Jobs safeguarded

Troubled Goals acquired by rival and private equity firm

Firm has pitches in UK and US

Troubled five-a-side- football pitch operator Goals Soccer Centres has been acquired in a pre-pack administration safeguarding the jobs of 750 staff.

Northwind 5s, a new company backed by Inflexion Private Equity and Soccerworld has bought the business after Deloitte was appointed to sell it.

The board and management of Goals have been attempting to resolve a misdeclaration of VAT and other serious accounting issues, dating back several years.

In a statement the company said: “Every avenue has been fully explored to deliver the best possible outcome for all stakeholders in the business.

“However, ultimately the only available solution, given the indebtedness of the company, the unresolved VAT situation and inappropriate accounting, was to accept that the company needed to delist and for the company to undertake an accelerated M&A process to seek a buyer for the business and its assets.

The board believes mis-declaration amounted to £13.2 million, plus interest and any penalties HMRC deem appropriate.

A separate team of forensic auditors from BDO, consequently carried out a detailed investigation of Goals’ historical accounts and the final report was received by the board in late September.

In parallel with this investigation, an internal investigation was carried out by the company’s new interim CFO.

These reports identified some very serious issues dating back to 2009. This included the apparent creation of false fixed assets, false revenues and fake invoices. They also identified the wrongful payment of cheques to individuals associated with the company, in 2014. The board now believes that the profits of the business may have been overstated by as much as £40 million since 2009.

This series of reports, written by the company’s tax advisers, RSM and an independent tax consultant, BDO and its interim CFO were only completed in early October. This was due to the complex nature of the work involved and the on-going discovery of new issues. The reports have recently been handed over in full to the relevant regulatory authorities and law enforcement agencies.

As a result of these findings, the expected EBITDA for 2019 is now around £3.8 million excluding significant advisor fees associated with managing the current issues. This takes into account the required changes in accounting methodologies.

Goals bank debt is approximately £30 million, provided by lenders Bank of Scotland.  The company has been in breach of key banking covenants for some months, as previously disclosed. The board of Goals has therefore been working closely with both its lenders, and its lawyers, BDB Pitmans, throughout this time.

The board was given clear advice in August that the business appeared to be technically insolvent and that on-going trading was wholly reliant on the support of the Bank of Scotland. As such, the board was advised that “creditors’ interest” duties had arisen. The board was therefore required to consider the interests of creditors as well as those of the company.

Goals said it had received a preliminary, but “highly caveated” offer, for the shares of the company from Sports Direct International.

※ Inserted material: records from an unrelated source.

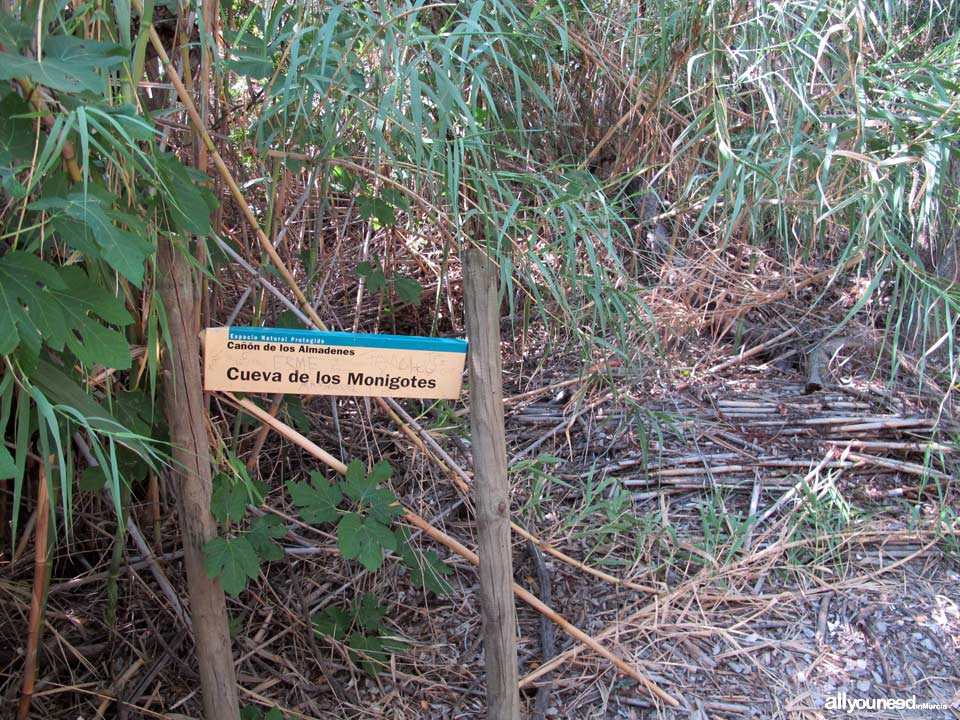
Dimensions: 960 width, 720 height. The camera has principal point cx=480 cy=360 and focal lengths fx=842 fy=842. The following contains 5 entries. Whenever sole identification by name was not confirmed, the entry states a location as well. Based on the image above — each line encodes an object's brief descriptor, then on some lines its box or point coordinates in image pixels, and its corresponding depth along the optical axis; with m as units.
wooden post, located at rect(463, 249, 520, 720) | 1.62
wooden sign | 1.54
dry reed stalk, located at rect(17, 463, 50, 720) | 1.48
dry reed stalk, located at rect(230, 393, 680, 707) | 1.68
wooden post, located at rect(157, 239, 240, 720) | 1.49
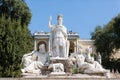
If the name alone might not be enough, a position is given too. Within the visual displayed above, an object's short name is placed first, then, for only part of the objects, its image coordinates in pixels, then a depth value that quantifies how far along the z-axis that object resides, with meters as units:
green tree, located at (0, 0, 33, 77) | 19.58
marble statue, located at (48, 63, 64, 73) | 11.46
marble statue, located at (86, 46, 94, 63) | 11.80
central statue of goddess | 12.24
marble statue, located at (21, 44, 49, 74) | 11.36
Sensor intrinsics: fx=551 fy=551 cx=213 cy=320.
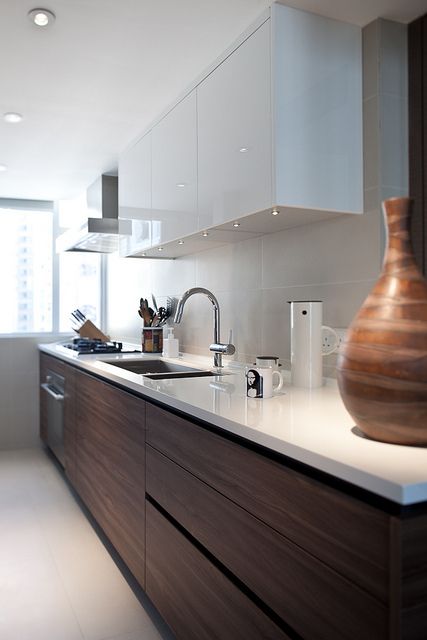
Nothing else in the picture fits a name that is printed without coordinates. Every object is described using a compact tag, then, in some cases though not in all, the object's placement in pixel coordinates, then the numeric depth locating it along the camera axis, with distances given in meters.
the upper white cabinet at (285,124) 1.83
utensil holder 3.48
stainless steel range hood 3.61
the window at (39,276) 4.94
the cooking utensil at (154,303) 3.83
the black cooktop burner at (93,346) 3.51
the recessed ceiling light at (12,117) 2.94
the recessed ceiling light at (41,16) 1.95
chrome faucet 2.46
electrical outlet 2.01
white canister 1.94
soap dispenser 3.15
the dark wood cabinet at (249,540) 0.87
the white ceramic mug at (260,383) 1.69
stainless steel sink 2.96
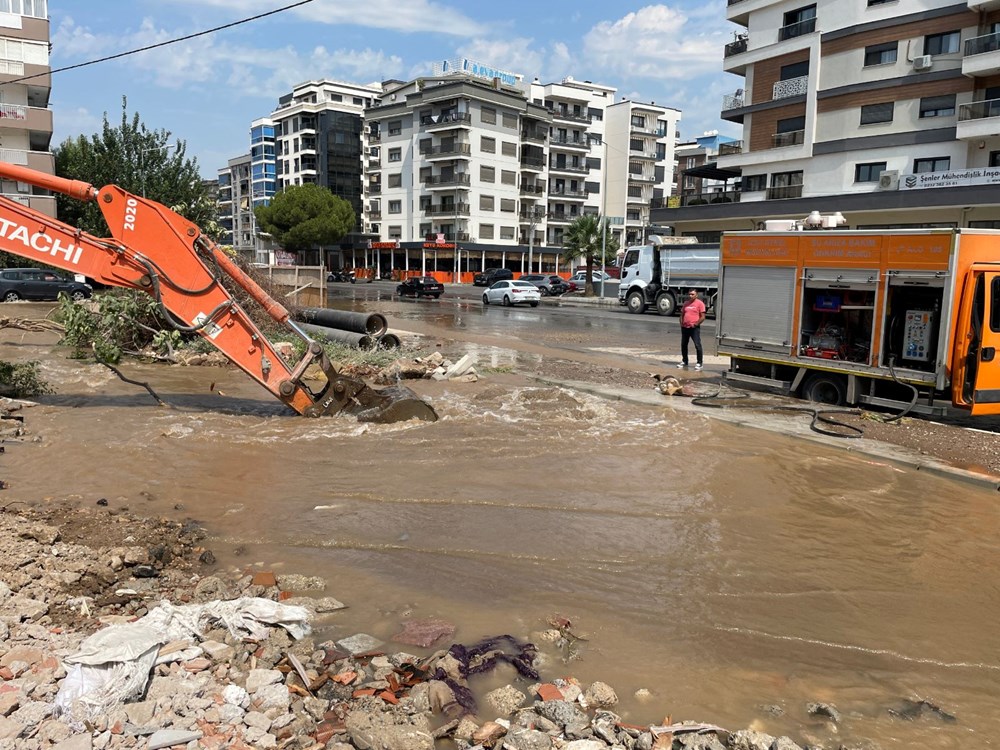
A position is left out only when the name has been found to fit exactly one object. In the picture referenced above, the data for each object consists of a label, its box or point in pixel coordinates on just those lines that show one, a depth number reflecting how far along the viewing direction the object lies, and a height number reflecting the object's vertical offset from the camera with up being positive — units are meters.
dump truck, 33.91 +0.58
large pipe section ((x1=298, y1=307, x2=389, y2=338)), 18.75 -1.09
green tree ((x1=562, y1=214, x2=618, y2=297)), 50.62 +3.00
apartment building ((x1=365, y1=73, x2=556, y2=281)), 75.94 +11.18
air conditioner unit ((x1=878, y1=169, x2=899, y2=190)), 35.28 +5.26
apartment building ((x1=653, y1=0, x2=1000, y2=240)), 32.47 +8.74
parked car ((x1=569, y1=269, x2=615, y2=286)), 55.82 +0.49
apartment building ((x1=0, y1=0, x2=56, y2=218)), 45.72 +11.41
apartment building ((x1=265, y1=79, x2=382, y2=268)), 95.79 +17.37
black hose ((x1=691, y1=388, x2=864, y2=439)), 11.16 -1.98
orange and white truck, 10.76 -0.38
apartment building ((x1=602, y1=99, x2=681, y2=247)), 88.44 +14.71
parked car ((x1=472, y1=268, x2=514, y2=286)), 61.83 +0.53
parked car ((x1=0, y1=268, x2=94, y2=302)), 31.33 -0.66
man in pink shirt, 16.88 -0.68
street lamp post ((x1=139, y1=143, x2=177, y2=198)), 38.66 +5.71
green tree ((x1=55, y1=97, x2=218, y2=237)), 37.84 +5.23
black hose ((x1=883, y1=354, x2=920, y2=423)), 11.40 -1.58
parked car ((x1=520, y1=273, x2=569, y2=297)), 54.47 -0.03
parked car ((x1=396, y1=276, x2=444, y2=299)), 48.41 -0.51
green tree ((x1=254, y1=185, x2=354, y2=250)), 77.38 +6.16
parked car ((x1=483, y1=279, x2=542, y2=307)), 42.00 -0.65
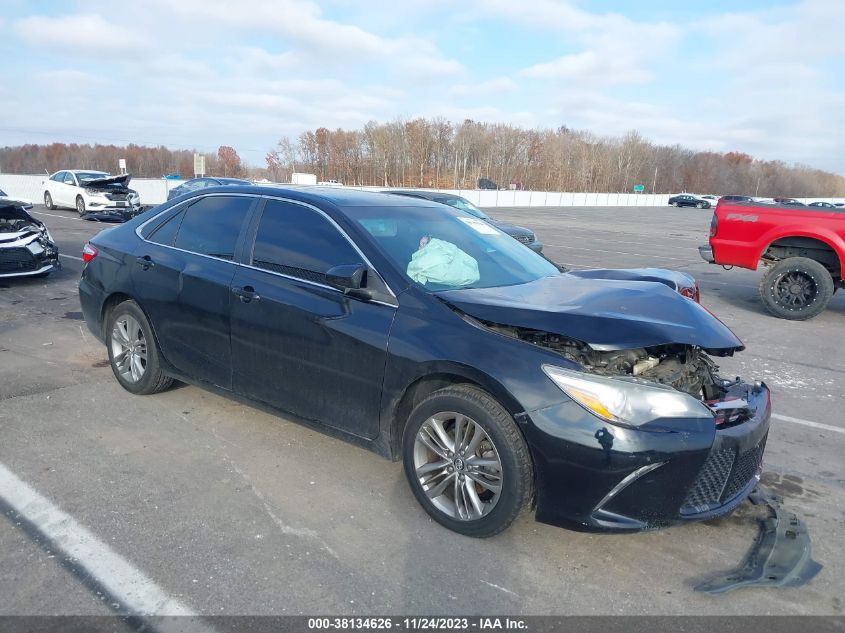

The board, advised by Canaccord Genuity and assisted by BDB Pitmans, its lawyers, co-operated fully with Sports Direct International and provided them with access to the board members, key personnel, the bank, all financial information (including financial projections) and other relevant information to permit them to formulate an offer as  prescribed by the Takeover Code.

Despite this full co-operation and the provision of all relevant information to Sports Direct International, “regretfully no offer was made.”

It is with regret that the funds generated through the sale do not fully compensate even the lenders to the company.

– Goals statement

The board also engaged Deloitte to advise on all options available to the company and to plan for the contingency of a possible administration of the company. The board concluded in late August, with recommendations from Deloitte, that the only feasible outcome was a sale of the business of the Company and its assets. This was exacerbated by the uncertain nature of the VAT-related issues and amounts owing to creditors.

The board said: “It is with regret that the funds generated through the sale do not fully compensate even the lenders to the company.”

It has already taken steps to preserve the company’s legal rights to compensation from parties who might be liable through negligence or more direct involvement, and entered into standstill agreements with former directors and also with its auditors of 15 years, KPMG.

The board is hopeful that action will be taken to hold those responsible to account, where appropriate. The board members would be supportive of any such action.

It is very unlikely that shareholders of Goals will receive any value for their shares.

“This outcome is a matter of deep regret for the board, but as previously outlined the nature of the inappropriate accounting (going back to at least 2009) and the VAT-related issues means the business has been significantly less profitable than previously believed.

“At each and every step of the way the board has done everything in its power in combination with its advisers to ensure that it took steps to deliver the best outcome for the company and its stakeholders.”